Current-driven domain wall dynamics in ferrimagnetic Ni-doped Mn4N films : very large domain wall velocities and reversal of motion direction across the magnetic compensation point

TL;DR

This study demonstrates extremely high domain wall velocities and a reversal in motion direction in ferrimagnetic Mn4-xNixN films, achieved by tuning Ni content near the magnetic compensation point, with implications for spintronic devices.

Contribution

It reveals how adjusting Ni content in Mn4-xNixN films enables control over domain wall velocity and direction, advancing understanding of spin-transfer torque effects in ferrimagnets.

Findings

Domain wall velocities up to 3000 m/s near compensation point

Reversal of domain wall motion direction across the compensation point

Enhanced spin-transfer torque due to reduced magnetization and high spin polarization

Abstract

Spin-transfer torque (STT) and spin-orbit torque (SOT) are spintronic phenomena allowing magnetization manipulation using electrical currents.

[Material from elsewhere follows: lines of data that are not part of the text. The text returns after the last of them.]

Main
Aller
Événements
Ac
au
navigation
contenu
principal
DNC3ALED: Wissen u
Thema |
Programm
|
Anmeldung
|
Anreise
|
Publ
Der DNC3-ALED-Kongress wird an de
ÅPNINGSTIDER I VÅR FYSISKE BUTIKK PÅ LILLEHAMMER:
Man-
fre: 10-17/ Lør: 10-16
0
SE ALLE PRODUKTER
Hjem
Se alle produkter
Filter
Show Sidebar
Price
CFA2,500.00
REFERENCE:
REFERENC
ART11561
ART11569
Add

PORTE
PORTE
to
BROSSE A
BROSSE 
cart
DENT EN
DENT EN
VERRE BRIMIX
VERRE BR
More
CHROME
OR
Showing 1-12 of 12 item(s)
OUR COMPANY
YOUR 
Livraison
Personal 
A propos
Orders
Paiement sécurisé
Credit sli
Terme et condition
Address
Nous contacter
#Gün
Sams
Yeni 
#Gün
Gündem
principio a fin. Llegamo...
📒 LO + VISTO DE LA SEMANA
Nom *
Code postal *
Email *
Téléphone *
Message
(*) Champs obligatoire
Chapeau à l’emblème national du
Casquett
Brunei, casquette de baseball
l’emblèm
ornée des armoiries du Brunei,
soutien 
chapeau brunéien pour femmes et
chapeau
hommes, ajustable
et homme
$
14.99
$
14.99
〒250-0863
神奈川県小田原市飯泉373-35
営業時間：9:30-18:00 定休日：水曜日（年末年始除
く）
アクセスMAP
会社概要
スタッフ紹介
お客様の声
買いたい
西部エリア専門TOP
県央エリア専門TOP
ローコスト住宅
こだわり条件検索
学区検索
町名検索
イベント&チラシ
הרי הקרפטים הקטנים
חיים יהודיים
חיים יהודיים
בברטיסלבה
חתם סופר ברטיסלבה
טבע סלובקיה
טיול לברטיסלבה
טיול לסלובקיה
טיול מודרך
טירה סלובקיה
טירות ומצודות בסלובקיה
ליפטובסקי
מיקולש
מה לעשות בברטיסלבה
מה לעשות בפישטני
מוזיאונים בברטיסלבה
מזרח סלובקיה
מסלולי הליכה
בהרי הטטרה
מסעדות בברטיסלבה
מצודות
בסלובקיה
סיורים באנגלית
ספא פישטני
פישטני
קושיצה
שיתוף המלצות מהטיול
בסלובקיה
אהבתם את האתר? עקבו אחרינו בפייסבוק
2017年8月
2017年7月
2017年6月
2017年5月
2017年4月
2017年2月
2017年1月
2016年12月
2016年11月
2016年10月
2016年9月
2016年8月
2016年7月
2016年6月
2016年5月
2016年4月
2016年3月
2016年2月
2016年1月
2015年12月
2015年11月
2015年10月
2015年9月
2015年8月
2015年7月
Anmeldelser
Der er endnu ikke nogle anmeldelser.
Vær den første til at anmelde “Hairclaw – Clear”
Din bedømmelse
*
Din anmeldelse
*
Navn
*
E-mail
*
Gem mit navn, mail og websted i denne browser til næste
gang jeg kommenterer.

Beyond their fundamental interest, they allow developing new classes of magnetic memories and logic devices, in particular based on domain wall (DW) motion. In this work, we report the study of STT driven DW motion in ferrimagnetic manganese nickel nitride (Mn4-xNixN) films, in which a fine adjustment of the Ni content allows setting the magnetic compensation at room temperature. The reduced magnetization, combined with the large spin polarization of conduction electrons, strongly enhances the STT so that domain wall velocities approaching 3000 m/s can be obtained for Ni compositions close to the compensation point. In addition, a reversal of the domain wall motion direction is observed when the magnetic compensation composition is crossed. This striking feature, related to the change of direction of the spin polarization with respect to that of the net magnetization, is clarified by ab initio band structure calculations.